The listing that follows should be copied in full and exactly, with no pictures.

§

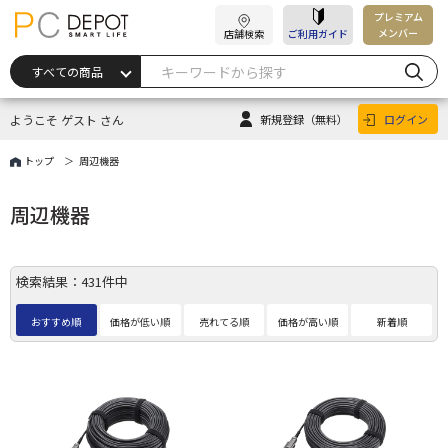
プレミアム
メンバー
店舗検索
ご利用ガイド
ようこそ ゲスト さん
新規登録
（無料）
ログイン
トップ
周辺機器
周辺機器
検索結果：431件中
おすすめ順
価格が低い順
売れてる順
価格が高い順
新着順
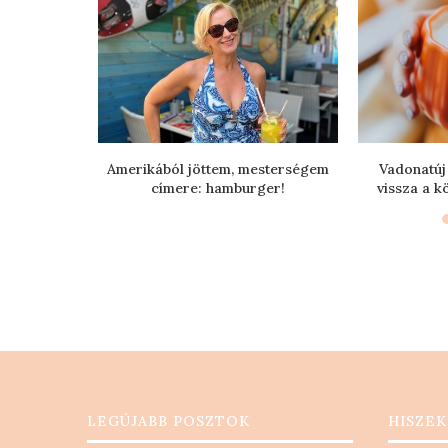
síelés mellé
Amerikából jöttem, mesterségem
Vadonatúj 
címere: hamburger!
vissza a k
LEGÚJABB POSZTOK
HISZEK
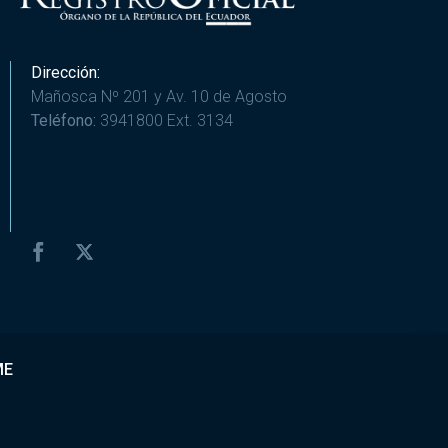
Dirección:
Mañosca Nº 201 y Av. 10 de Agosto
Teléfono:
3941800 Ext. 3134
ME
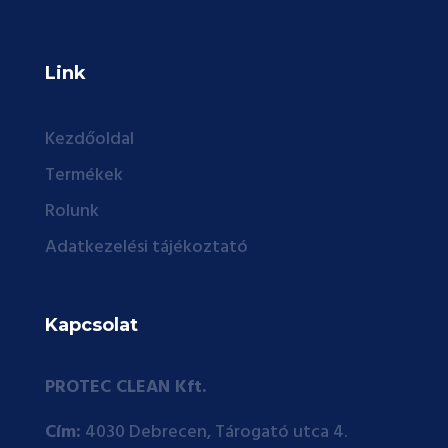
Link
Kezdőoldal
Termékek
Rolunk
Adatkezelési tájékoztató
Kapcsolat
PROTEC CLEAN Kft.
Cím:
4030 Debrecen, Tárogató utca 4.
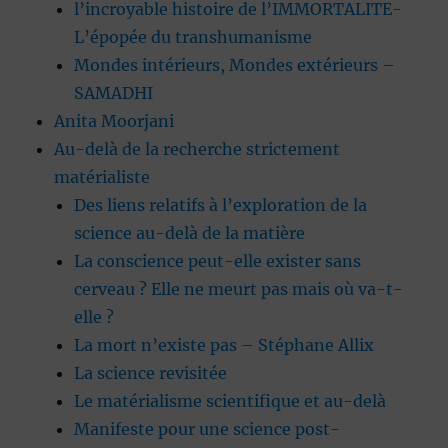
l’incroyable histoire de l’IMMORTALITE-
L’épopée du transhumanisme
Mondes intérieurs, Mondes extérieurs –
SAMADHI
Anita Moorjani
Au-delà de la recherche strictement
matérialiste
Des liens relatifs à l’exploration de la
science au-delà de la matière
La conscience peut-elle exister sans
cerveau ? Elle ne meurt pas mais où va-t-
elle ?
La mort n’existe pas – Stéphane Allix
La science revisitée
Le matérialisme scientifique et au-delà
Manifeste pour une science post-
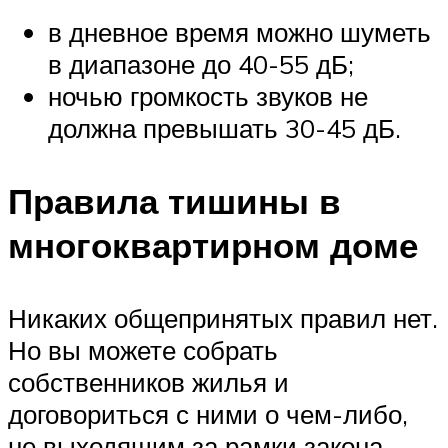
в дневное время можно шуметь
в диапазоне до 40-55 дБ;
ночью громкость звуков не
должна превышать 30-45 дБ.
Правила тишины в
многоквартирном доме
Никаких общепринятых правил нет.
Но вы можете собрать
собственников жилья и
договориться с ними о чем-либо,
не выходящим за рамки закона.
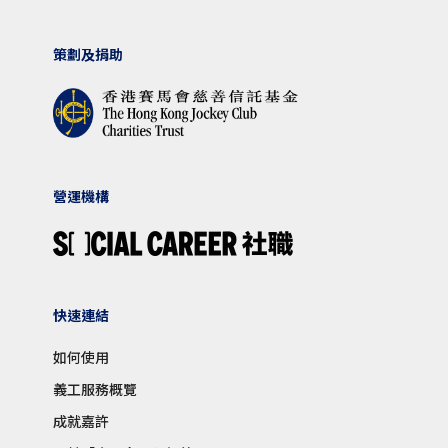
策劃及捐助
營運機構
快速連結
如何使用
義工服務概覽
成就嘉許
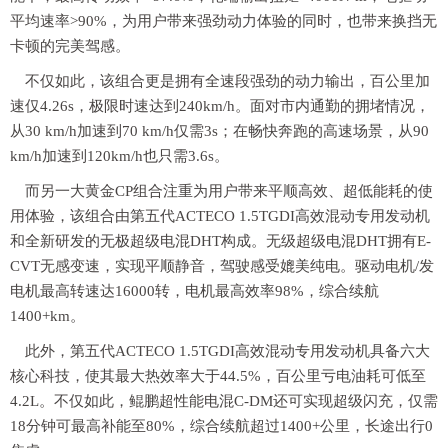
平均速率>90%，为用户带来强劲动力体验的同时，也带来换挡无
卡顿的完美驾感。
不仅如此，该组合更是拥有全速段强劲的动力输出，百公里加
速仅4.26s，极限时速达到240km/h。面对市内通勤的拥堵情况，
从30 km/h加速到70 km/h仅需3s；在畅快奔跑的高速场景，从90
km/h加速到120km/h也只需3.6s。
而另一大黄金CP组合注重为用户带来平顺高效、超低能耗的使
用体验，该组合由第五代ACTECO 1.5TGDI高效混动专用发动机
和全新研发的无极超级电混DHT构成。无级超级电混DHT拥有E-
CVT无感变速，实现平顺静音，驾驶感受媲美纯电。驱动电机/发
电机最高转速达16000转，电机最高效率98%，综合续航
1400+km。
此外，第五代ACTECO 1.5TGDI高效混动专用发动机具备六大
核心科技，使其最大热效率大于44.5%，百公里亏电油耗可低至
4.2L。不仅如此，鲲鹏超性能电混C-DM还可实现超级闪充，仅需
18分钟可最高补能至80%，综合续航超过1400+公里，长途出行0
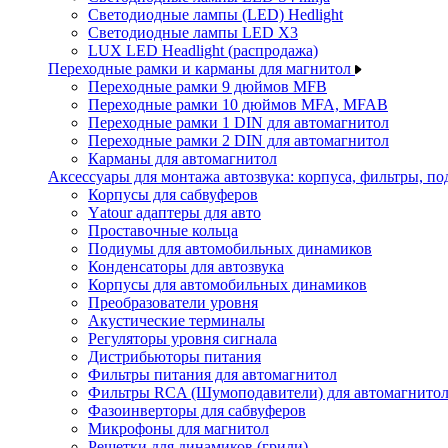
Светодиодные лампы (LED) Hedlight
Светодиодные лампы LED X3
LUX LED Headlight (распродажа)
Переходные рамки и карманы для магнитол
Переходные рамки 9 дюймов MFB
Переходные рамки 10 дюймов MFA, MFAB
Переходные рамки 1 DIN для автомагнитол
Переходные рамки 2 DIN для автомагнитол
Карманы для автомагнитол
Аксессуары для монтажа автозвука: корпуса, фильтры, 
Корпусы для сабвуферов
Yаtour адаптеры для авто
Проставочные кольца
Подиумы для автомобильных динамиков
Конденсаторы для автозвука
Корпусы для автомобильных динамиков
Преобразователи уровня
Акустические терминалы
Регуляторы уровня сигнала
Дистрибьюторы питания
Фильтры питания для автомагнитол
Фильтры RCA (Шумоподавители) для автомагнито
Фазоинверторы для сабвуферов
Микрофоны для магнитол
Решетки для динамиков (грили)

§

● **Result**:
プレミアム
メンバー
店舗検索
ご利用ガイド
ようこそ ゲスト さん
新規登録
（無料）
ログイン
トップ
周辺機器
周辺機器
検索結果：431件中
おすすめ順
価格が低い順
売れてる順
価格が高い順
新着順
síelés mellé
Amerikából jöttem, mesterségem
Vadonatúj 
címere: hamburger!
vissza a k
LEGÚJABB POSZTOK
HISZEK
Dirección:
Mañosca Nº 201 y Av. 10 de Agosto
Teléfono:
3941800 Ext. 3134
ME
Link
Kezdőoldal
Termékek
Rolunk
Adatkezelési tájékoztató
Kapcsolat
PROTEC CLEAN Kft.
Cím:
4030 Debrecen, Tárogató utca 4.
l’incroyable histoire de l’IMMORTALITE-
L’épopée du transhumanisme
Mondes intérieurs, Mondes extérieurs –
SAMADHI
Anita Moorjani
Au-delà de la recherche strictement
matérialiste
Des liens relatifs à l’exploration de la
science au-delà de la matière
La conscience peut-elle exister sans
cerveau ? Elle ne meurt pas mais où va-t-
elle ?
La mort n’existe pas – Stéphane Allix
La science revisitée
Le matérialisme scientifique et au-delà
Manifeste pour une science post-
в дневное время можно шуметь
в диапазоне до 40-55 дБ;
ночью громкость звуков не
должна превышать 30-45 дБ.
Правила тишины в
многоквартирном доме
Никаких общепринятых правил нет.
Но вы можете собрать
собственников жилья и
договориться с ними о чем-либо,
не выходящим за рамки закона.
策劃及捐助
營運機構
快速連結
如何使用
義工服務概覽
成就嘉許
平均速率>90%，为用户带来强劲动力体验的同时，也带来换挡无
卡顿的完美驾感。
不仅如此，该组合更是拥有全速段强劲的动力输出，百公里加
速仅4.26s，极限时速达到240km/h。面对市内通勤的拥堵情况，
从30 km/h加速到70 km/h仅需3s；在畅快奔跑的高速场景，从90
km/h加速到120km/h也只需3.6s。
而另一大黄金CP组合注重为用户带来平顺高效、超低能耗的使
用体验，该组合由第五代ACTECO 1.5TGDI高效混动专用发动机
和全新研发的无极超级电混DHT构成。无级超级电混DHT拥有E-
CVT无感变速，实现平顺静音，驾驶感受媲美纯电。驱动电机/发
电机最高转速达16000转，电机最高效率98%，综合续航
1400+km。
此外，第五代ACTECO 1.5TGDI高效混动专用发动机具备六大
核心科技，使其最大热效率大于44.5%，百公里亏电油耗可低至
4.2L。不仅如此，鲲鹏超性能电混C-DM还可实现超级闪充，仅需
18分钟可最高补能至80%，综合续航超过1400+公里，长途出行0
Светодиодные лампы (LED) Hedlight
Светодиодные лампы LED X3
LUX LED Headlight (распродажа)
Переходные рамки и карманы для магнитол
Переходные рамки 9 дюймов MFB
Переходные рамки 10 дюймов MFA, MFAB
Переходные рамки 1 DIN для автомагнитол
Переходные рамки 2 DIN для автомагнитол
Карманы для автомагнитол
Аксессуары для монтажа автозвука: корпуса, фильтры, 
Корпусы для сабвуферов
Yаtour адаптеры для авто
Проставочные кольца
Подиумы для автомобильных динамиков
Конденсаторы для автозвука
Корпусы для автомобильных динамиков
Преобразователи уровня
Акустические терминалы
Регуляторы уровня сигнала
Дистрибьюторы питания
Фильтры питания для автомагнитол
Фильтры RCA (Шумоподавители) для автомагнито
Фазоинверторы для сабвуферов
Микрофоны для магнитол
Решетки для динамиков (грили)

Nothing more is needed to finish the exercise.